(Plotted data images)
──────────

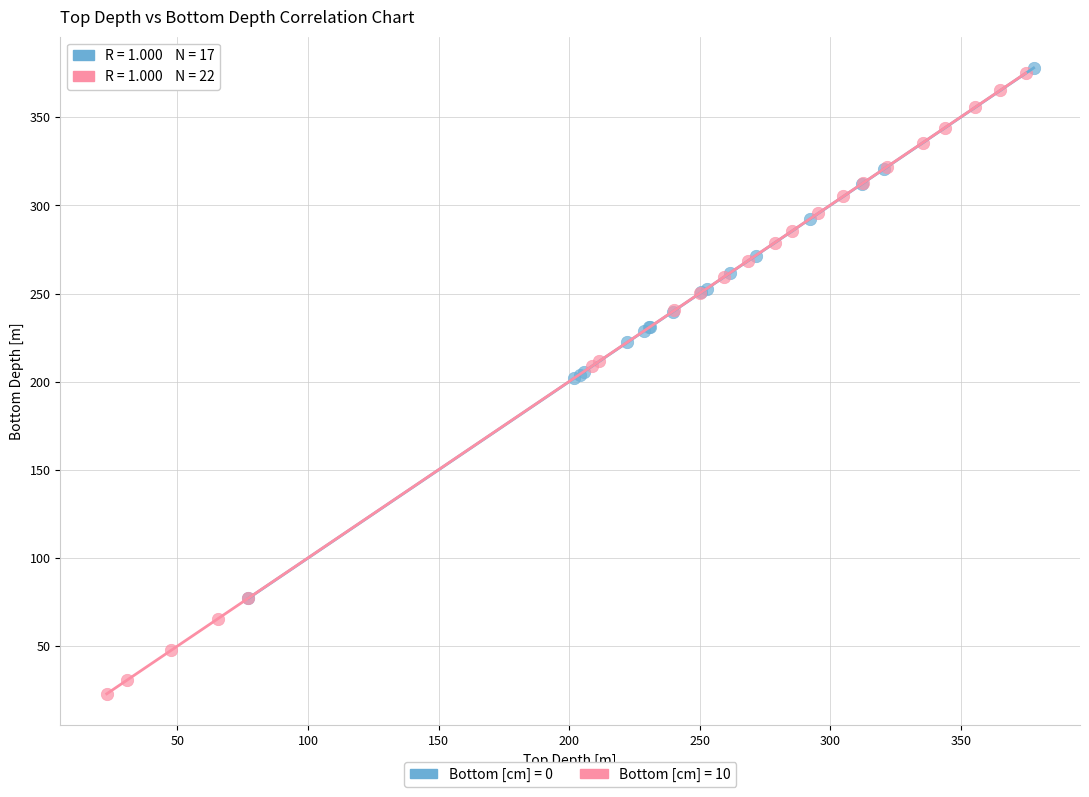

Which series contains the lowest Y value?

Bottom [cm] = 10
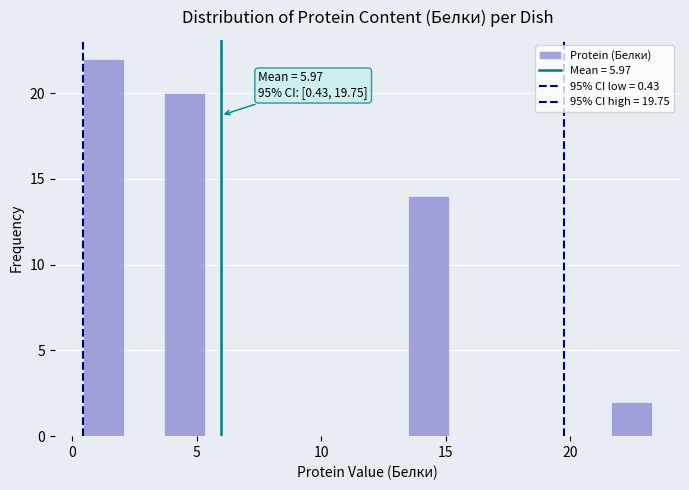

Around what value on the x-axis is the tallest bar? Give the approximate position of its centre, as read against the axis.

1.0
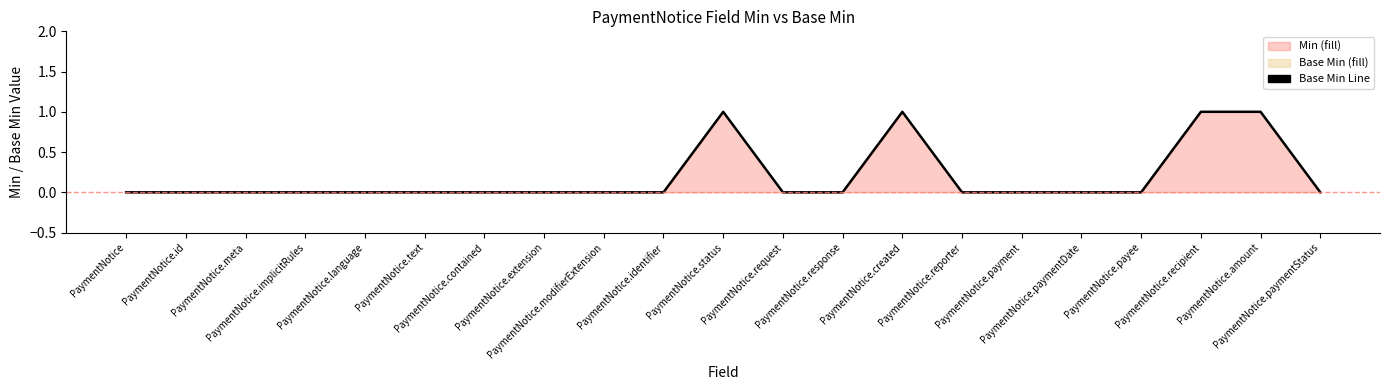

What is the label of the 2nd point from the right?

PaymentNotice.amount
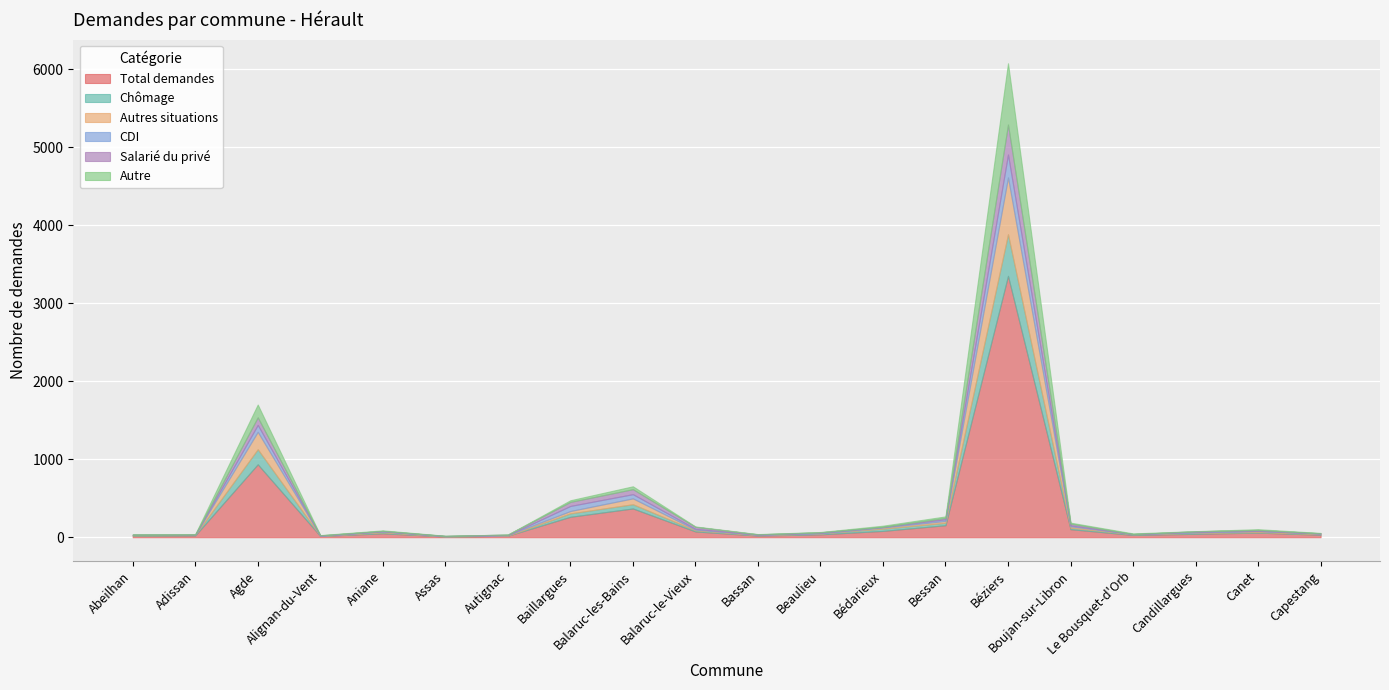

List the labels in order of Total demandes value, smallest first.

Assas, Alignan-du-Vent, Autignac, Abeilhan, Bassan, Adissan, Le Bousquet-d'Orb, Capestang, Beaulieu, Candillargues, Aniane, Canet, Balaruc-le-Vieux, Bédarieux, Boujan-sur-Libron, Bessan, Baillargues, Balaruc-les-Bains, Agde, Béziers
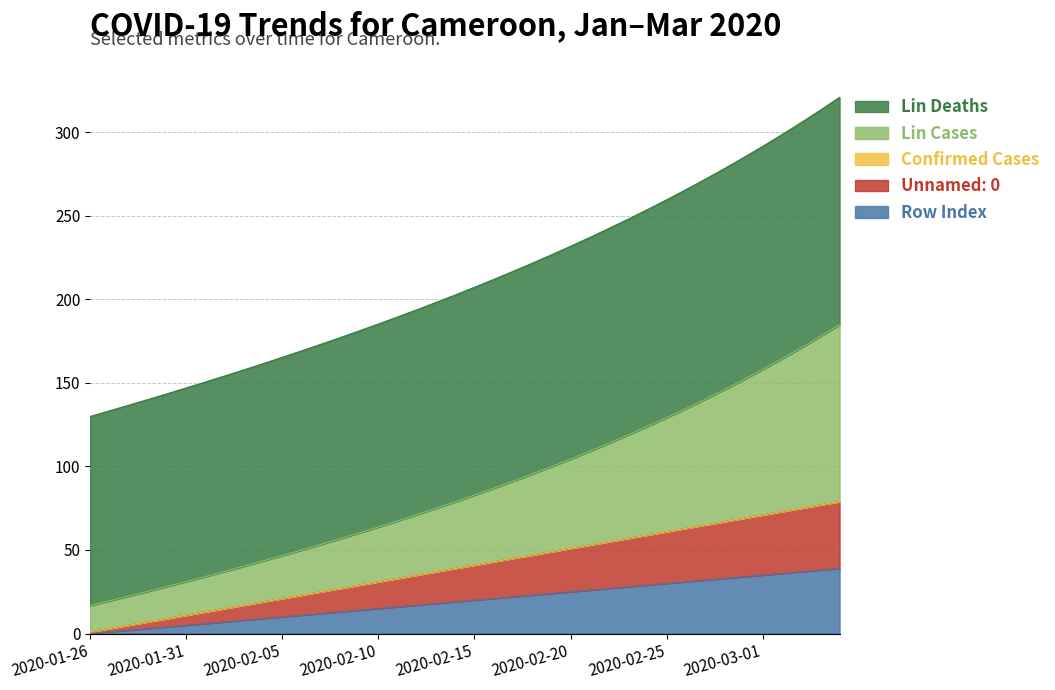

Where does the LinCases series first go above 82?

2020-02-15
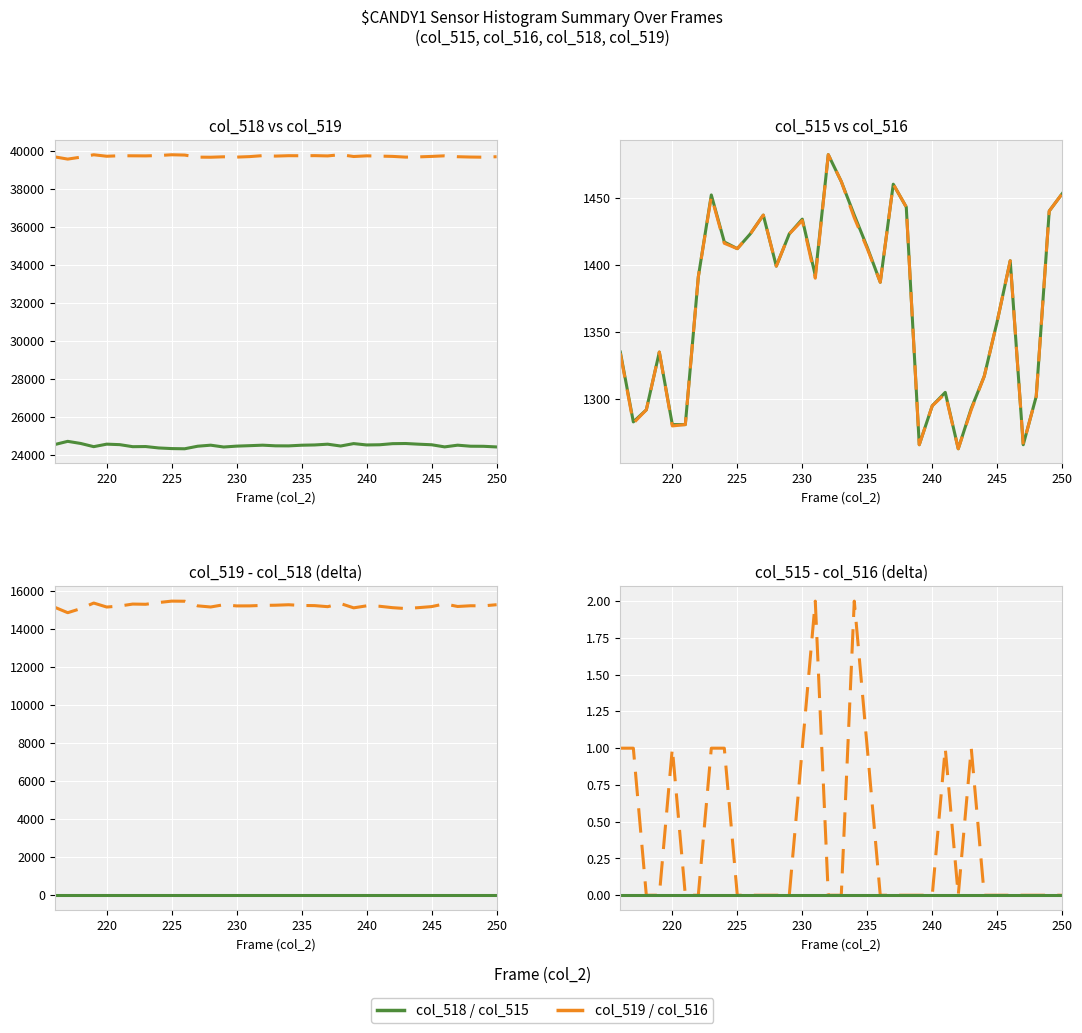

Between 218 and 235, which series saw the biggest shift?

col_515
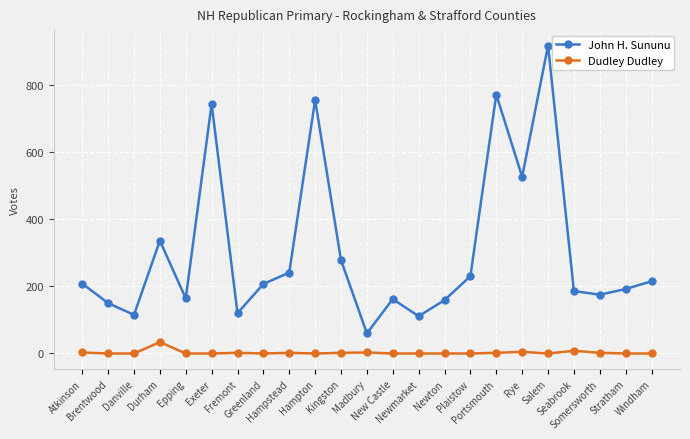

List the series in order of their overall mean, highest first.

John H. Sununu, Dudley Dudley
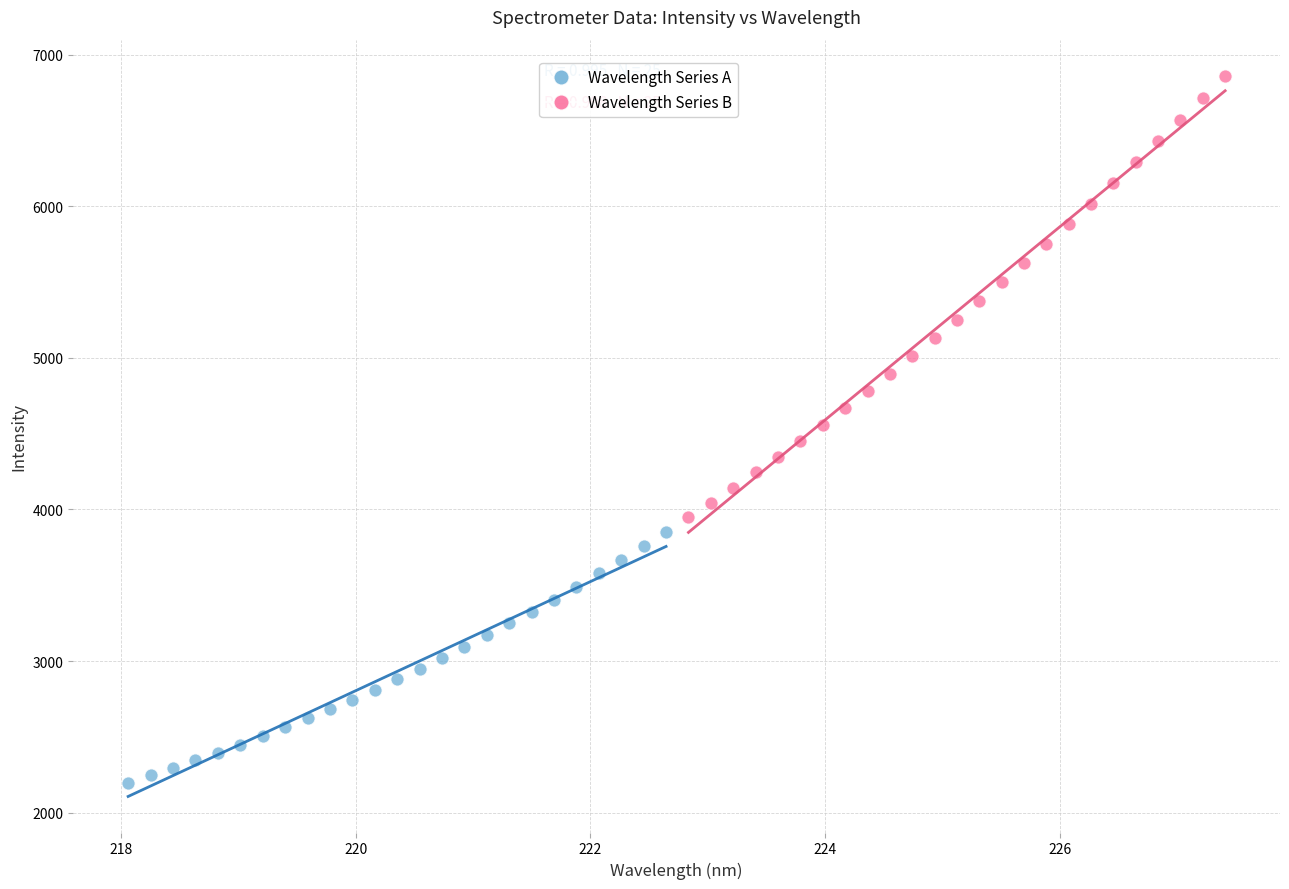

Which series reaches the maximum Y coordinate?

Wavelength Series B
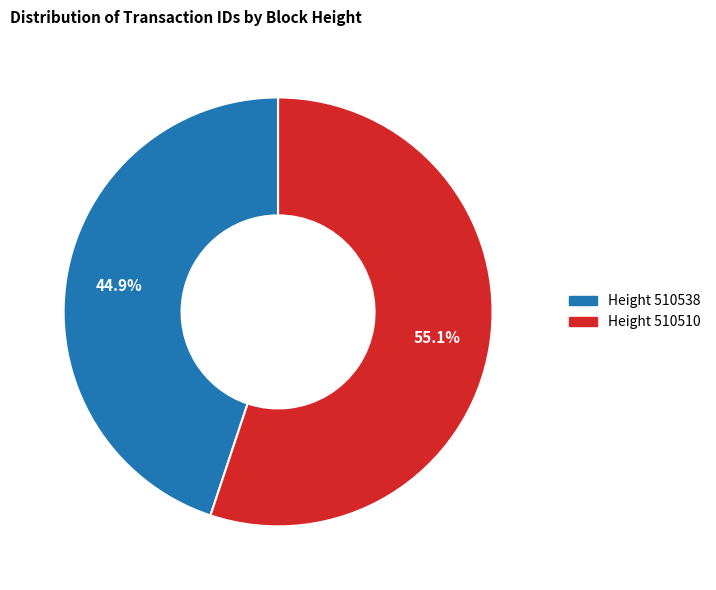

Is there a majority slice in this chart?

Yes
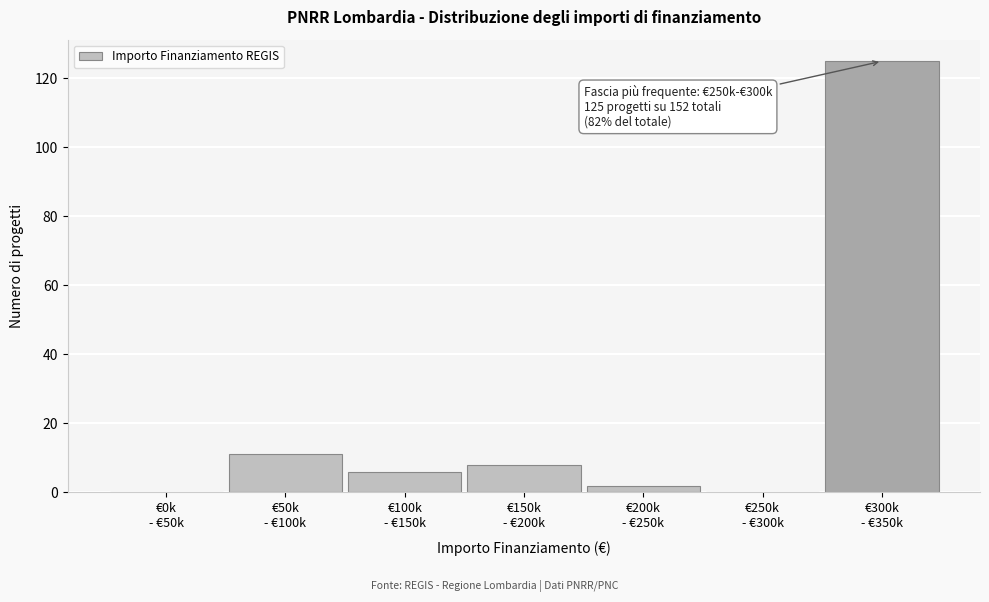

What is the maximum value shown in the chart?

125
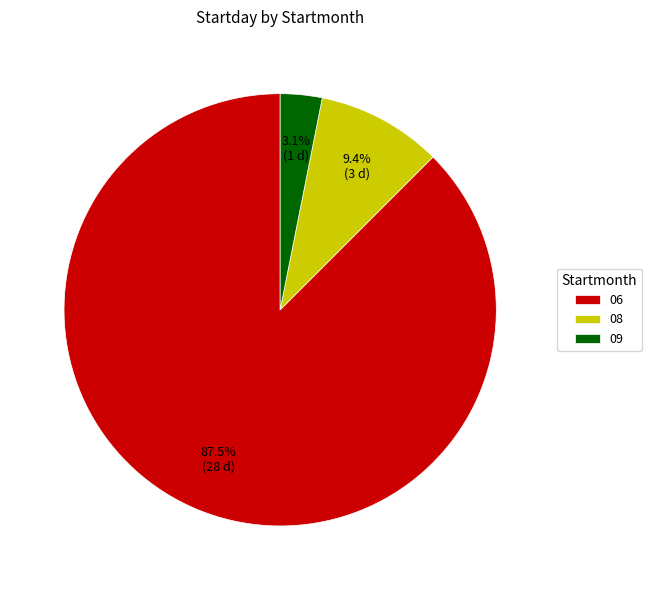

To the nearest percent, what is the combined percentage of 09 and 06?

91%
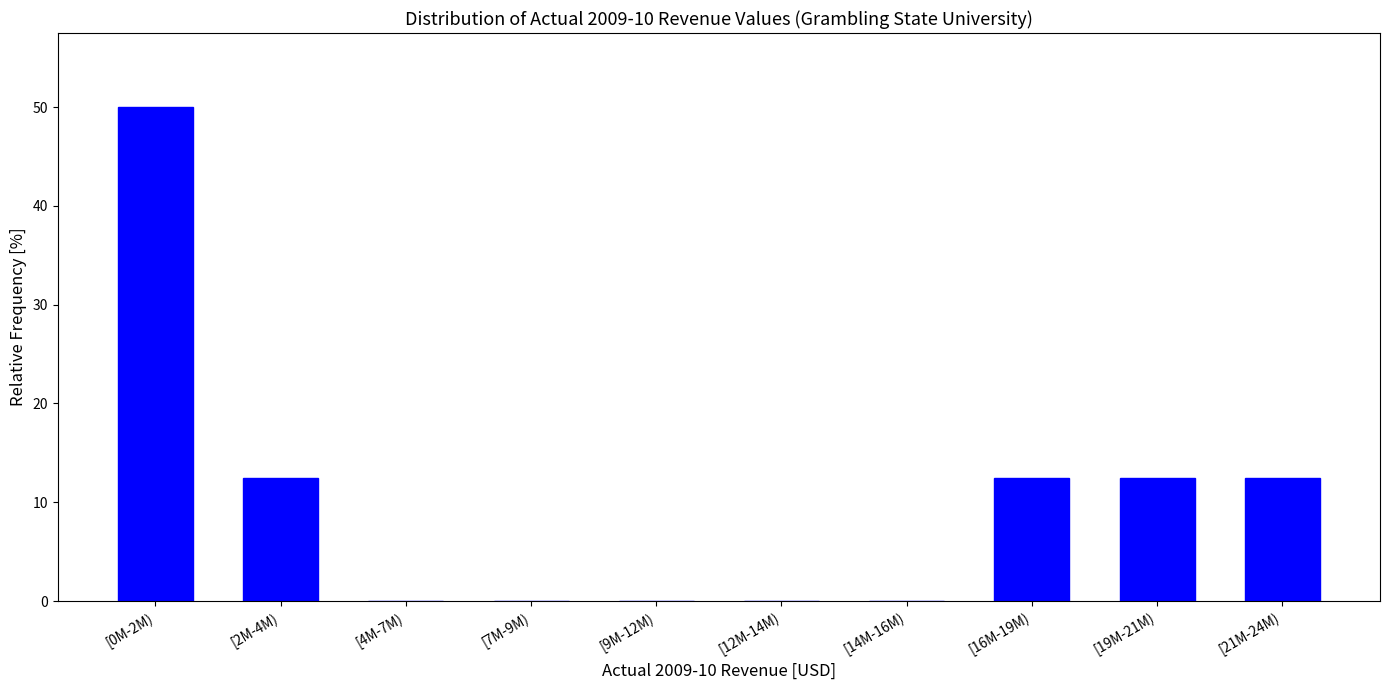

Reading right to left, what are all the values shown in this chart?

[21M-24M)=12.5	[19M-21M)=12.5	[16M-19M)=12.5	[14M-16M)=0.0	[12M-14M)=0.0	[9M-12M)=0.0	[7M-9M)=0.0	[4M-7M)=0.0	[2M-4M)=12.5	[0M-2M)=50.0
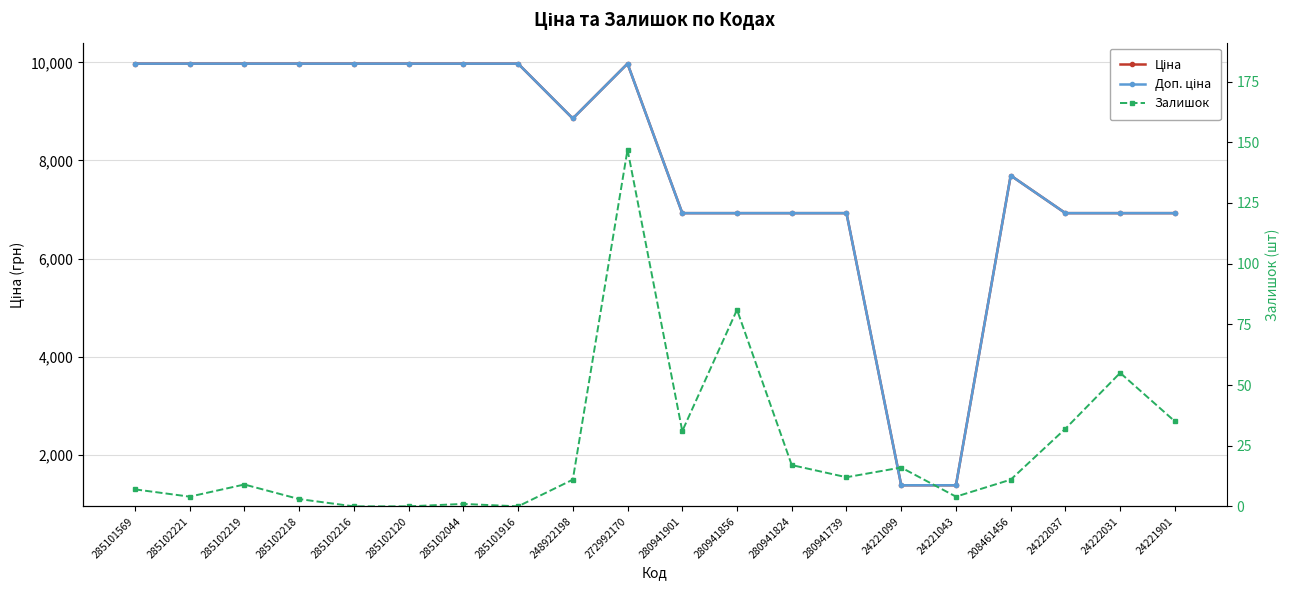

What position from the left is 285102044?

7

──────────

[Goal of the exercise] Identify every line of the items above that contains the word "position", matching case exactly, and copy each of those lines in full.

[Task output]
Around what value on the x-axis is the tallest bar? Give the approximate position of its centre, as read against the axis.
What position from the left is 285102044?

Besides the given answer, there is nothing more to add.